Tuesday, August 3, 2010

The Right Genetics and Training

Someone recently saw my wolf at a hog dog field trail with my Catahoulas and asked "What is that for?" And I answered; "My daughter." It caused me to realize how people look at you and they think they know all your business.

Anyway, he did bay the hog after he was at my house for a few weeks and when I thought about it, I realized he had a built-in cut vest, on account of his fur was so thick. At any rate he does hunt and so we will see come cooler weather, what he is made of.
Samuel, my daughter's wolf pup. That's right, he ain't finished growing yet!

It fascinates me how so many people think they can go to baydog.com and buy a cheap dog and voila: catch hogs!

Well, I hope to add some in-depth truth to the cypershere regarding buying, breeding, training, and owning Catahoulas, for hog hunting, blood trail dogs, and just plain relating better to your pet or working dog which ever way you prefer to go with it.

It is amazing how many people "see" a Catahoula and want one and then try to "make" it into a pet, and it doesn't work because the dogs working ability is bred into them, not trained. And if you are not prepared to own something that will put you to school on a daily basis, test you, and is smarter, faster, and more playful than you, watch out these dogs will drive you nuts.

More and more people are reading my blogs and realizing most of the info on the internet about blood trail dogs for deer and Catahoulas for hog hunting is all about somebody bragging how great a hunter they are and how long the teeth or how big the rack, and is thus not very useful for novices or serious experienced hunters trying to take their hunting experiences to new new levels with a good, well bred dog.

Well I am here to tell you folks, I don't hunt, my dogs do. And all the credit of my success in the woods goes to them for being the great hunters, not me! Part of this is genetics and part is due to them being allowed to grow up to be puppies for two years and balance the work with play. But I have special techniques and knowledge that is evident in the end products. Ask my satisfied customers: Here is an old timer named Mike Duggan telephone 337 912 3953. Let him tell you about the puppy he bought that was finding hogs at 8 months, not to mention what has happened so far and the dog is not even two years old.

This Buster, mr. Mike's dog and perfect example of the right genetics.

Now what is so interesting about Mr. Mike's dog is it was only a year old and all kind of people wanted to breed to him, but he was too young so Mike suggested they breed to where he come from. Jesse the stud, or Jesse's grandfather C Arrow Patch. Oh no, they wanted to breed to Buster, and he was barely a year old. Like he is some kind of freak that come out of nowhere. And you know the problem with that kind of thinking? Unless he comes from generation after generation of proven foundation bred dogs, he will most likely not produce anything after him.

Here is Buster's father, Jesse and his son Gus, out of Dot, in the pen.

Here is Luke Skywalker, a paternal grandson of the legendary Maurice, and maternal grandson of Patch and Ruby.

You can see below how the mommas teach the young ones how it is done in a baypen and more specifically they teach my dogs to hunt in the woods by example. I don't train my dogs to hunt, I breed them to hunt and I train them to survive when we get to the woods.

Now, I do allow them to get in and get them some, when I think they are ready, but by about 8 or 9 months, it is time to keep them away from the bay pen and focus on the woods.

If you bring them to the pen and never to the woods as they grow up they come to believe it is your job to take them to hogs and then they bay it.

After a year old it is very important to focus the dogs primarily into the woods as much as possible, rather than the bay pen so they come to realize that if they want to bay a hog, they have to go find one, or it doesn't happen. and by that point, they should really be fired up on baying if they are bred right, but many a great dog was a late bloomer, and really surprised folks how overnight someone turned on the fearless switch, and they fired off.

So many people struggle to get the dogs out from under foot, and getting to the point of the dogs firing off, getting out and hunting hogs.
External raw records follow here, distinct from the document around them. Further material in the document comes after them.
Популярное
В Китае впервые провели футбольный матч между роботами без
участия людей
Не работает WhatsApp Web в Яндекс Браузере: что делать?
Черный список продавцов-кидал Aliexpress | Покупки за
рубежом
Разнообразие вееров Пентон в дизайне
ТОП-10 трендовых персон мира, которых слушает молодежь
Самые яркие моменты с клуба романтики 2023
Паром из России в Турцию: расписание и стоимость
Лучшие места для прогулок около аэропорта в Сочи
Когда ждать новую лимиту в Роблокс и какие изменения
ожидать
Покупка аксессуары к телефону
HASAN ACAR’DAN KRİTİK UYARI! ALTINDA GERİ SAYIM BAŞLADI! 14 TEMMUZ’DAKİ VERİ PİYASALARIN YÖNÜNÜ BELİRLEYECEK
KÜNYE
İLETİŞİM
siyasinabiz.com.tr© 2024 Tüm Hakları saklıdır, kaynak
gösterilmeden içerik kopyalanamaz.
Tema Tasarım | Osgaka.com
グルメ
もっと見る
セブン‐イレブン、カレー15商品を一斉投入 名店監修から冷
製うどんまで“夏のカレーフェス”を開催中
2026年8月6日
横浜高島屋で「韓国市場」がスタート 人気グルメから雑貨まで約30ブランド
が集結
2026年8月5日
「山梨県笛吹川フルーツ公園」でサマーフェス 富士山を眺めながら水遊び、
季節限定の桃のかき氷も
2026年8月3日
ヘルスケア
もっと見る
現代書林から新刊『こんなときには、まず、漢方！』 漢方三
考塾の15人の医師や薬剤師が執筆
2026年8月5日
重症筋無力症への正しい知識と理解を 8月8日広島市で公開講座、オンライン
I think they do not understand the importance of simply walking the dogs away from the truck or ATV, and through the woods as a puppy and allowing the dog to grow up gradually expanding its territory, and perhaps, I think sometimes it is a matter of impatience on the hunters part, expecting too much too soon. And I want to mention this again; or other times it is a clear cut case of the late bloomer, no matter who, what, where, the dog will not hunt until 2 or 3 years old. And most people write them off before that, thinking they are not a hunting dog, or they would be hunting already.

One thing I know for sure; my dogs look up to me for leadership, and are studying my every move and if I take them to the woods and there is hogs there, they will find it and bay it, if they can stop it, because that is what they were bred to do generation after generation.

Good luck, and be careful, it's a jungle out there.

If you are coming to Louisiana and want to do my swamp tour or would like to call me about a de la Houssaye's Catahoula, I can be reached at 337 298 2630

1 comment:

Anonymous said...

Real interesting site. Here in South Africa we hunt bushpigs - different to feral pigs - over packs of hounds, mostly foxhounds. Not good hog dogs, in my view. A lot of dogs get cut up real bad. Would like to try Catahoulas, but are not available in this country.